San Francisco Devlet Üniversitesi ve Yale Üniversitesi’nden biliminsanları, 11 Ocak’ta PLOS Biyoloji Dergisi’nde konuyla ilgili erişime açık bir makale yayınladı. Son 30 yıllık süreçte araştırmacılar çiçekli bitkilerin eşi benzeri olmayan bir fotosentez hızına sahip olduğunu göstermişti. Bu durum çiçekli bitkilerin daha hızlı büyümesine ve ekosistemleri 100 milyonlarca yıl domine eden eğreltiotu ve kozalaklı bitkilere karşı üstün gelmesine olanak tanıdı. Çiçekli bitkilerin metabolik başarılarının sırrı, daha hızlı su taşınımı ve CO2 alımına olanak tanıyan özelleşmiş yaprakları. Fakat çiçekli bitkiler nasıl oldu da bu yüksek hızlı taşınım ve fotosentez kapasitesine sahip yaprakları üretebildi?
Yeni araştırma bunun için bir mekanizma öneriyor. Bitkilerden elde edilen veri literatürünü tarayan araştırmacılar, bu anatomik yeniliklerin bitkilerin genom boyutuyla doğrudan ilişkili olduğunu ortaya attı. Her bir hücre bitki genomunun bir kopyasını taşıdığından, daha küçük genomlar kendilerini taşıyan hücrelerin daha küçük olmasına ve bu sayede belirli bir hacme daha fazla hücrenin (mesela fotosentetik metabolizma ve su-besin taşınımı için özelleşmiş hücreler) sığabilmesine olanak tanıyor.
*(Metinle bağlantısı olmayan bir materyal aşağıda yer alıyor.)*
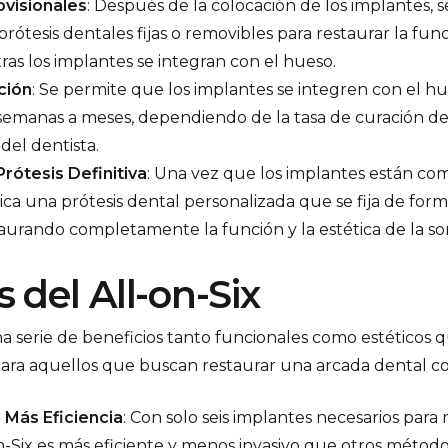
ovisionales
: Después de la colocación de los implantes,
rótesis dentales fijas o removibles para restaurar la func
tras los implantes se integran con el hueso.
ción
: Se permite que los implantes se integren con el 
semanas a meses, dependiendo de la tasa de curación del
el dentista.
Prótesis Definitiva
: Una vez que los implantes están c
rica una prótesis dental personalizada que se fija de f
taurando completamente la función y la estética de la son
 del All-on-Six
na serie de beneficios tanto funcionales como estéticos 
para aquellos que buscan restaurar una arcada dental c
 Más Eficiencia
: Con solo seis implantes necesarios para 
on-Six es más eficiente y menos invasivo que otros méto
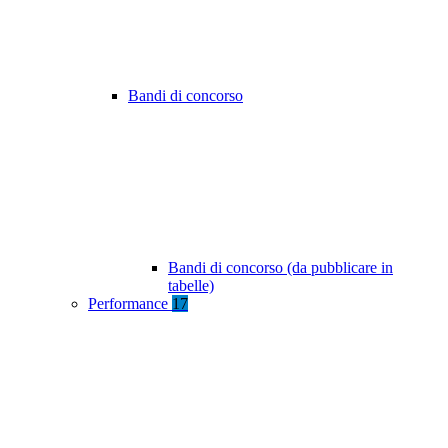
Bandi di concorso
Bandi di concorso (da pubblicare in
tabelle)
Performance
17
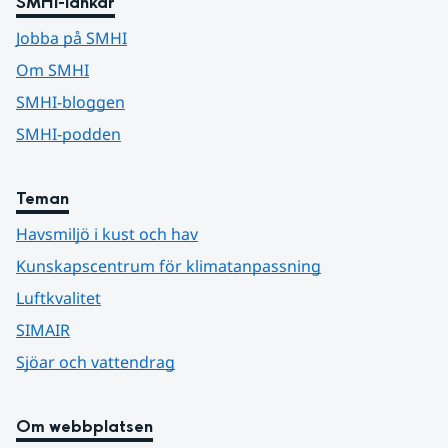
SMHI-länkar
Jobba på SMHI
Om SMHI
SMHI-bloggen
SMHI-podden
Teman
Havsmiljö i kust och hav
Kunskapscentrum för klimatanpassning
Luftkvalitet
SIMAIR
Sjöar och vattendrag
Om webbplatsen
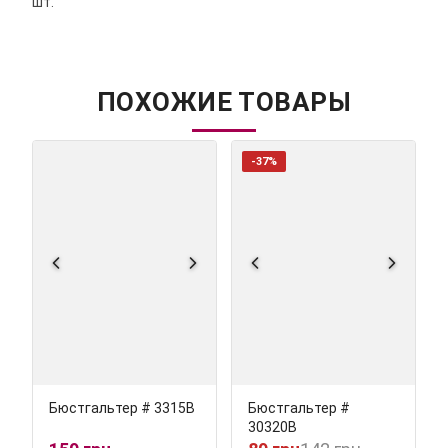
шт.
ПОХОЖИЕ ТОВАРЫ
-37%
Бюстгальтер # 3315В
Бюстгальтер #
30320В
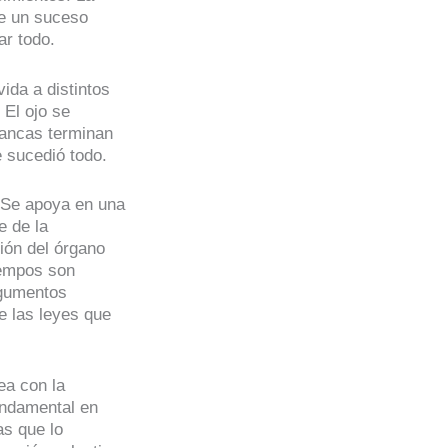
te un suceso
ar todo.
vida a distintos
 El ojo se
lancas terminan
e sucedió todo.
. Se apoya en una
e de la
ión del órgano
iempos son
rgumentos
e las leyes que
ea con la
undamental en
as que lo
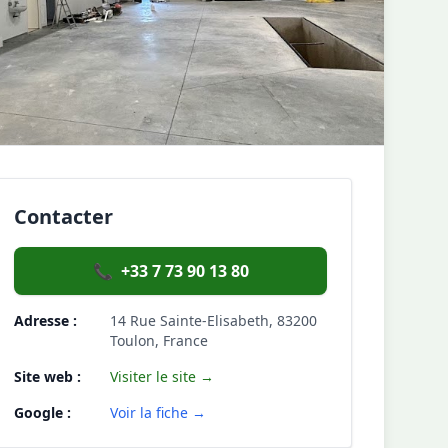
Contacter
📞
+33 7 73 90 13 80
Adresse :
14 Rue Sainte-Elisabeth, 83200
Toulon, France
Site web :
Visiter le site →
Google :
Voir la fiche →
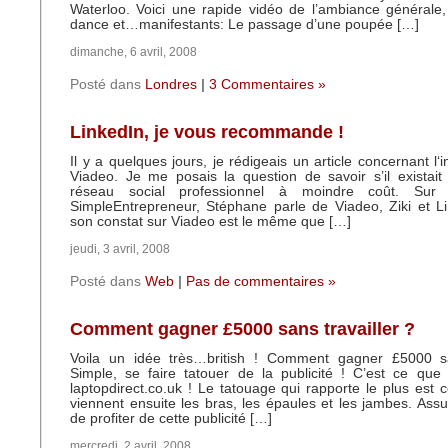
Waterloo. Voici une rapide vidéo de l’ambiance générale
dance et…manifestants: Le passage d’une poupée […]
dimanche, 6 avril, 2008
Posté dans
Londres
|
3 Commentaires »
LinkedIn, je vous recommande !
Il y a quelques jours, je rédigeais un article concernant l‘inut
Viadeo. Je me posais la question de savoir s’il existai
réseau social professionnel à moindre coût. Sur 
SimpleEntrepreneur, Stéphane parle de Viadeo, Ziki et Lin
son constat sur Viadeo est le même que […]
jeudi, 3 avril, 2008
Posté dans
Web
|
Pas de commentaires »
Comment gagner £5000 sans travailler ?
Voila un idée très…british ! Comment gagner £5000 sa
Simple, se faire tatouer de la publicité ! C’est ce que
laptopdirect.co.uk ! Le tatouage qui rapporte le plus est ce
viennent ensuite les bras, les épaules et les jambes. Ass
de profiter de cette publicité […]
mercredi, 2 avril, 2008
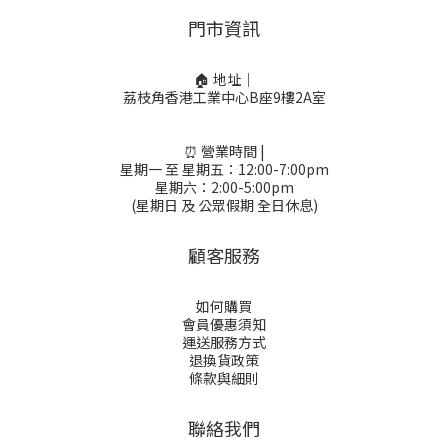
門市資訊
🏠 地址｜
荔枝角香港工業中心B座9樓2A室
⏰ 營業時間 |
星期一 至 星期五：12:00-7:00pm
星期六：2:00-5:00pm
(星期日 及 公眾假期 全日休息)
顧客服務
如何購買
會員優惠須知
運送服務方式
退換貨政策
條款與細則
聯絡我們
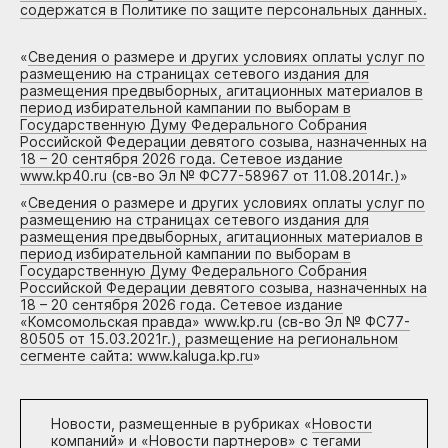
содержатся в Политике по защите персональных данных.
«
Сведения о размере и других условиях оплаты услуг по
размещению на страницах сетевого издания для
размещения предвыборных, агитационных материалов в
период избирательной кампании по выборам в
Государственную Думу Федерального Собрания
Российской Федерации девятого созыва, назначенных на
18 – 20 сентября 2026 года. Сетевое издание
www.kp40.ru (св-во Эл № ФС77-58967 от 11.08.2014г.)
»
«
Сведения о размере и других условиях оплаты услуг по
размещению на страницах сетевого издания для
размещения предвыборных, агитационных материалов в
период избирательной кампании по выборам в
Государственную Думу Федерального Собрания
Российской Федерации девятого созыва, назначенных на
18 – 20 сентября 2026 года. Сетевое издание
«Комсомольская правда» www.kp.ru (св-во Эл № ФС77-
80505 от 15.03.2021г.), размещение на региональном
сегменте сайта: www.kaluga.kp.ru
»
Новости, размещенные в рубриках «
Новости
компаний
» и «
Новости партнеров
» с тегами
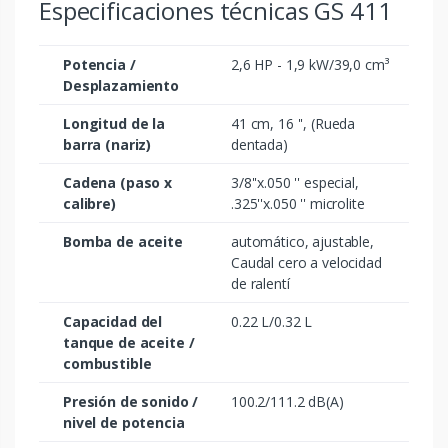
Especificaciones técnicas GS 411
Potencia /
2,6 HP - 1,9 kW/39,0 cm³
Desplazamiento
Longitud de la
41 cm, 16 '', (Rueda
barra (nariz)
dentada)
Cadena (paso x
3/8''x.050 '' especial,
calibre)
.325''x.050 '' microlite
Bomba de aceite
automático, ajustable,
Caudal cero a velocidad
de ralentí
Capacidad del
0.22 L/0.32 L
tanque de aceite /
combustible
Presión de sonido /
100.2/111.2 dB(A)
nivel de potencia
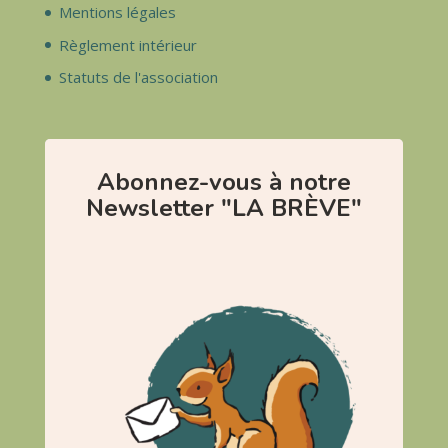
Mentions légales
Règlement intérieur
Statuts de l'association
Abonnez-vous à notre
Newsletter "LA BRÈVE"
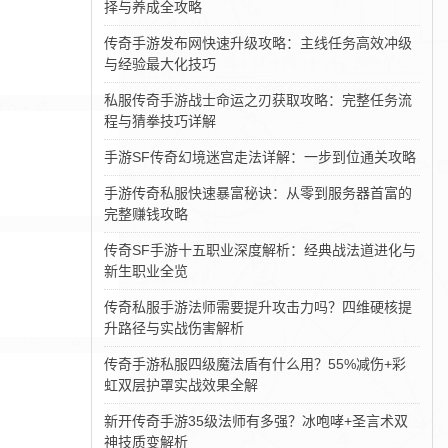
择与养成全攻略
传奇手游发布网快速升级攻略：主线任务高效冲级
与经验最大化技巧
私服传奇手游战士命运之刃获取攻略：完整任务流
程与猜拳技巧详解
手游SF传奇幻境迷宫走法详解：一步到位通关攻略
手游传奇私服快速暴富秘诀：从零到服务器首富的
完整赚钱攻略
传奇SF手游十五职业深度解析：经典战法道进化与
新生职业全览
传奇私服手游法师需要提升攻击力吗？四维硬核提
升路径与实战伤害解析
传奇手游私服四级魔法盾有什么用？55%减伤+彩
虹双层护罩实战效果全解
新开传奇手游35级法师有多强？冰咆哮+圣言术双
神技质变解析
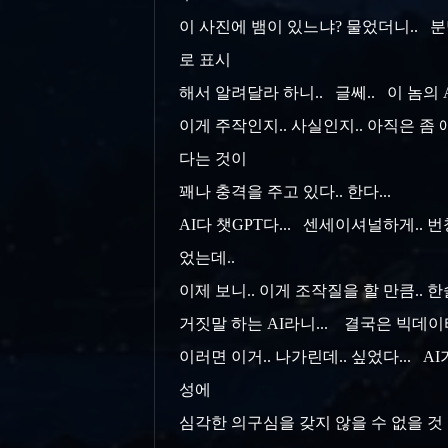
이 사진에 뱀이 있느냐? 물었더니.. 
로 표시
해서 알려달라 하니.. 글쎄.. 이 놈의 
이게 주작인지.. 사실인지.. 아직은 좀
다는 것이
꽤나 충격을 주고 있다.. 한다...
AI다 챗GPT다... 센세이셔널하게.. 
었는데..
이제 보니.. 이게 조작질을 할 만큼.. 
거짓말 하는 AI라니... 결국은 빅데
이러면 이거.. 나가린데.. 싶었다... 
성에
심각한 의구심을 갖지 않을 수 없을 것 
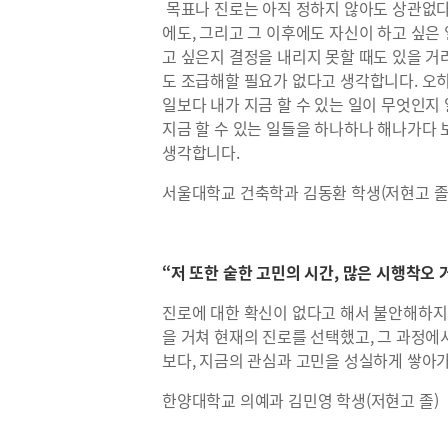
목표나 진로는 아직 정하지 않아도 상관없다
에도, 그리고 그 이후에도 자신이 하고 싶은
고 싶은지 결정을 내리지 못할 때도 있을 거
도 조급해할 필요가 없다고 생각합니다. 오
일보다 내가 지금 할 수 있는 일이 무엇인지
지금 할 수 있는 일들을 하나하나 해나가다 
생각합니다.
서울대학교 건축학과 김동환 학생(저현고 졸
“저 또한 숱한 고민의 시간, 많은 시행착오
진로에 대한 확신이 없다고 해서 불안해하지 
을 거쳐 현재의 진로를 선택했고, 그 과정에
보다, 지금의 관심과 고민을 성실하게 쌓아
한양대학교 의예과 김민영 학생(저현고 졸)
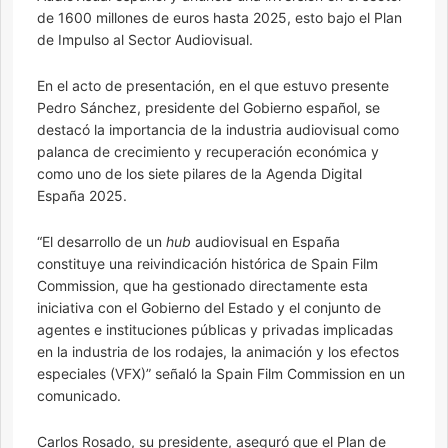
de 1600 millones de euros hasta 2025, esto bajo el Plan
de Impulso al Sector Audiovisual.
En el acto de presentación, en el que estuvo presente
Pedro Sánchez, presidente del Gobierno español, se
destacó la importancia de la industria audiovisual como
palanca de crecimiento y recuperación económica y
como uno de los siete pilares de la Agenda Digital
España 2025.
“El desarrollo de un
hub
audiovisual en España
constituye una reivindicación histórica de Spain Film
Commission, que ha gestionado directamente esta
iniciativa con el Gobierno del Estado y el conjunto de
agentes e instituciones públicas y privadas implicadas
en la industria de los rodajes, la animación y los efectos
especiales (VFX)” señaló la Spain Film Commission en un
comunicado.
Carlos Rosado, su presidente, aseguró que el Plan de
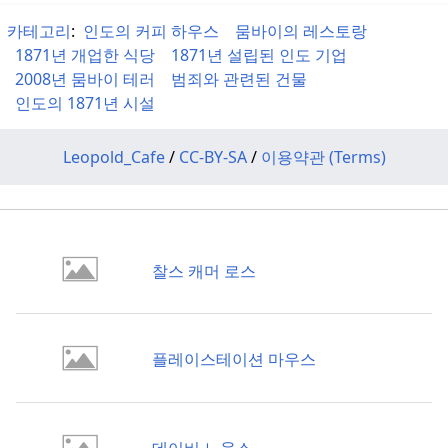
카테고리
:
인도의 커피 하우스
뭄바이의 레스토랑
1871년 개업한 식당
1871년 설립된 인도 기업
2008년 뭄바이 테러
범죄와 관련된 건물
인도의 1871년 시설
Leopold_Cafe
/
CC-BY-SA
/
이용약관 (Terms)
찰스 캐머 로스
플레이스테이션 마우스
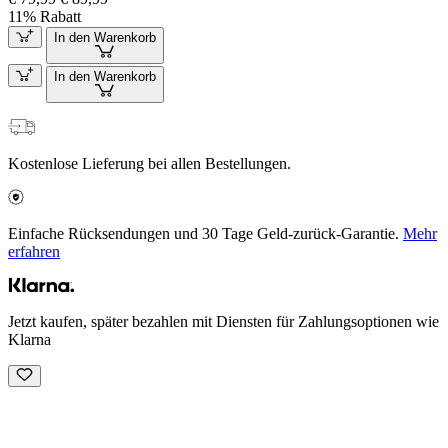
11% Rabatt
In den Warenkorb
In den Warenkorb
Kostenlose Lieferung bei allen Bestellungen.
Einfache Rücksendungen und 30 Tage Geld-zurück-Garantie.
Mehr
erfahren
Jetzt kaufen, später bezahlen mit Diensten für Zahlungsoptionen wie
Klarna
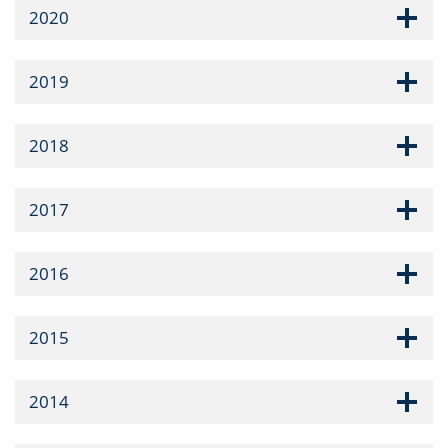
2020
2019
2018
2017
2016
2015
2014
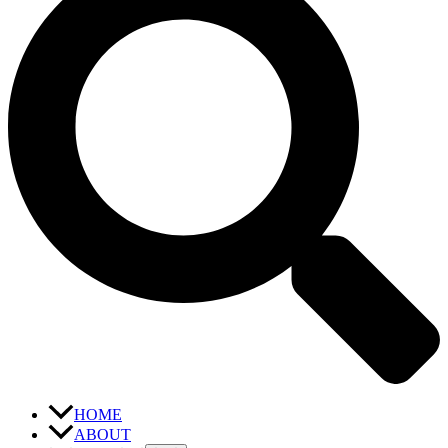
HOME
ABOUT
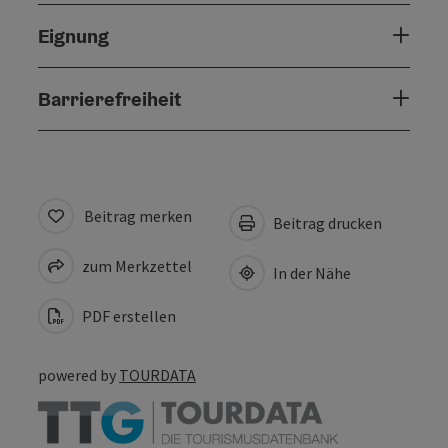
Eignung
Barrierefreiheit
Beitrag merken
Beitrag drucken
zum Merkzettel
In der Nähe
PDF erstellen
powered by
TOURDATA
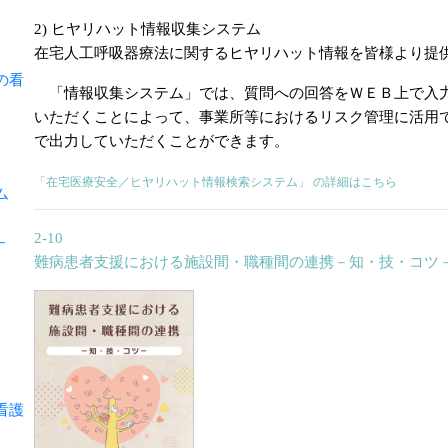
2) ヒヤリハット情報収集システム
在宅人工呼吸器療法に関するヒヤリハット情報を皆様より提
の看
「情報収集システム」では、質問への回答をＷＥＢ上で入
いただくことによって、事業所等におけるリスク管理に活用
で出力していただくことができます。
「在宅医療安全／ヒヤリハット情報検索システム」 の詳細はこちら
ム
2-10
－
難病患者支援における施設間・職種間の連携－知・技・コツ
看護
Dahası her bir hücrenin boyutunun sıkıştırılmasıyla su ve gıda dağıtımı çok daha verimli bir şekilde gerçekleştirilebiliyor.
Yüzlerce tür üzerinde yapılan karşılaştırmalar sonucunda, araştırmacılar genom boyutundaki küçülmenin 140 milyon yıl önce başladığını ve bunun ilk çiçekli bitkilerin yeryüzünde yayıldığı zamanla çakıştığını buldu.
Araştırma büyük bir soruyu yanıtlasa da, başka sorulara da kapı aralıyor. Mesela neden çiçekli bitkiler diğer bitki gruplarına göre genom boyutlarını daha fazla sıkıştırma kabiliyetine sahipti? Genom yapısındaki ve paketlemesindeki hangi yenilikten faydalandılar? Eğreltiotları ve kozalaklı bitkiler büyük genomları ve hücrelerine rağmen yok olmaktan nasıl kurtuldu?